Hayır hayır olamaz işe gitmem gerekiyor benim. Devlet
dairesinde sabah 8 akşam 5 bir işe sahibim söylemedim değil mi bunu. Bu elle mi
çıkacağım insanların karşısına. Eldiven gibi bir şey mi taksam? Yine belli olur
ki. En iyisi paltonun içine saklamak elimi. En azından yolda kimse görmez. İşe
gidince düşünürüz ne yapacağımızı. İşyerime giden yol neden uzamıştı ki şimdi
bu kadar. Hadi be şoför kardeşim bas şu gaza, zaten geç kaldık. Hayır aynı
saatte gelmiştik. Yarım saat işte. Her günkü gibi. Tek elle para saymak ne
zormuş. Tek elle her şey zormuş aslında.
İşyerinde bir anda odak noktası olmuştum. Herkes bana
bakıyordu. Ya da ben öyle hissediyordum. İlk kez evrakın içinde kaybolmayı bu
kadar çok istiyordum. Sandalyeme oturmamla telefonun çalması bir oldu. Arayan patrondu.
Odama gel diye kükremişti. Utana sıkıla çaldım kapıyı ve girdim içeri.
Bayılacak gibi oldum patronu görünce. El’im patron olmuştu, ya da patron el’im.
İki ihtimal de korkutucuydu. Gözümü kaçırdım patrondan. Sonra baktığımda her
şey normale dönmüştü. Kokol’un yüzündendi bu. Belleğime kazımıştı bunu
sabahleyin. Göbekli, kel, sinirli imajına hiç uymayan patronum karşımdaydı.
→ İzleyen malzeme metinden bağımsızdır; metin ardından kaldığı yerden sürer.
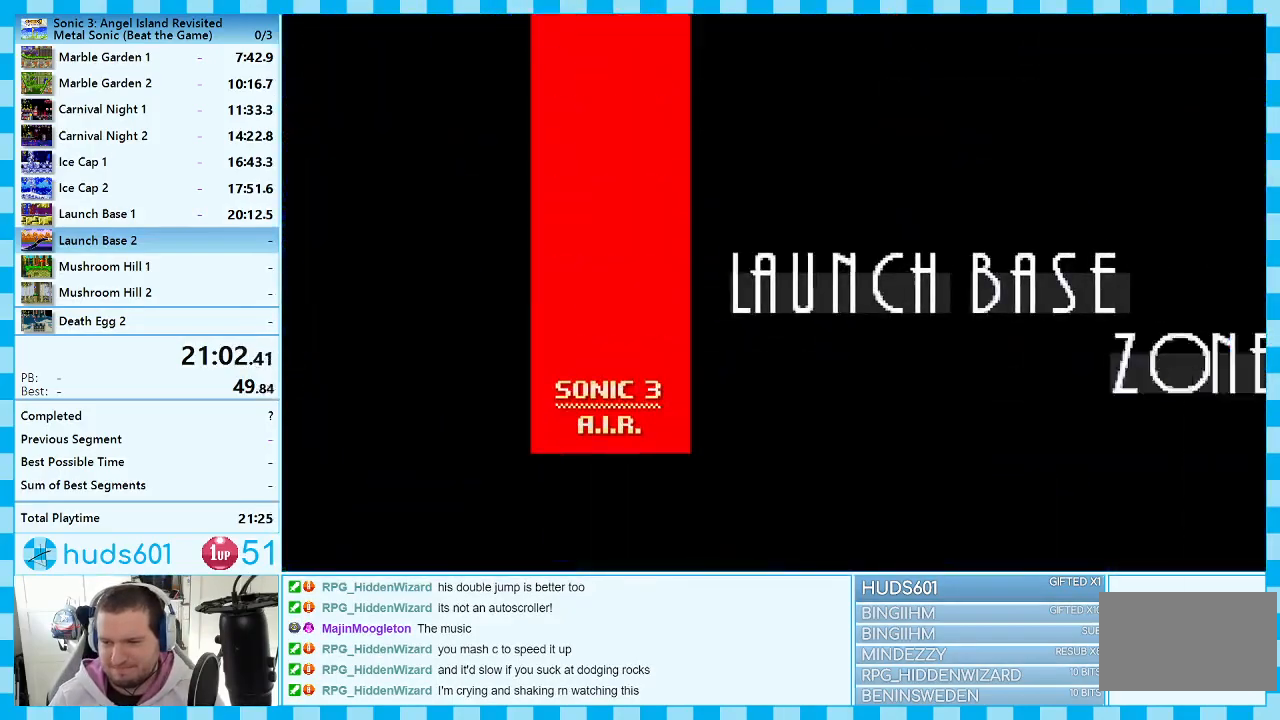
{"buttons": [], "events": []}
“Elini çıkar cebinden!” ikazıyla kendime geldim. Ne çok kendimi kaybediyordum
bu aralar. Çıkardım aniden. Ne yapmıştım ben. Her şey meydandaydı. Yine o enfes
koku yayıldı. Nasıl açıklayacaktım şimdi ben bunu? Bilmiyorum desem inanır
mıydı? İnanmadı. Muhasebe mi dedi yoksa musahabe mi dedi tam anlayamadım ama
bildiğim bir şey vardı o da işsizdim artık. Üstelik işyerindeki herkese de
rezil olmuştum. Bizim eve lazımdı bundan versene şunu diyenler bile oldu.
Kusmamak için zor tuttum kendimi.
Ne yapacaktım şimdi? Kim iş verirdi tek eli olan ve diğer
eli çırpma teli olan bir adama? Elimi sallaya sallaya yürüyordum artık caddede.
Görsünlerdi, fark etmezdi. Artık herkes el’di zaten bana. Umutsuzluğun dibini
sıyırırken bir pastanenin camındaki ilana takıldı gözlerim. Usta mı arıyorlardı.
Daldım içeri. Sıcacıktı ortam. İnsanlarda öyle. Patronun beni görünce gözleri
parlamıştı. Bu heyecanını: “Çırpma makinesi de alacaktık sen iyi denk geldin.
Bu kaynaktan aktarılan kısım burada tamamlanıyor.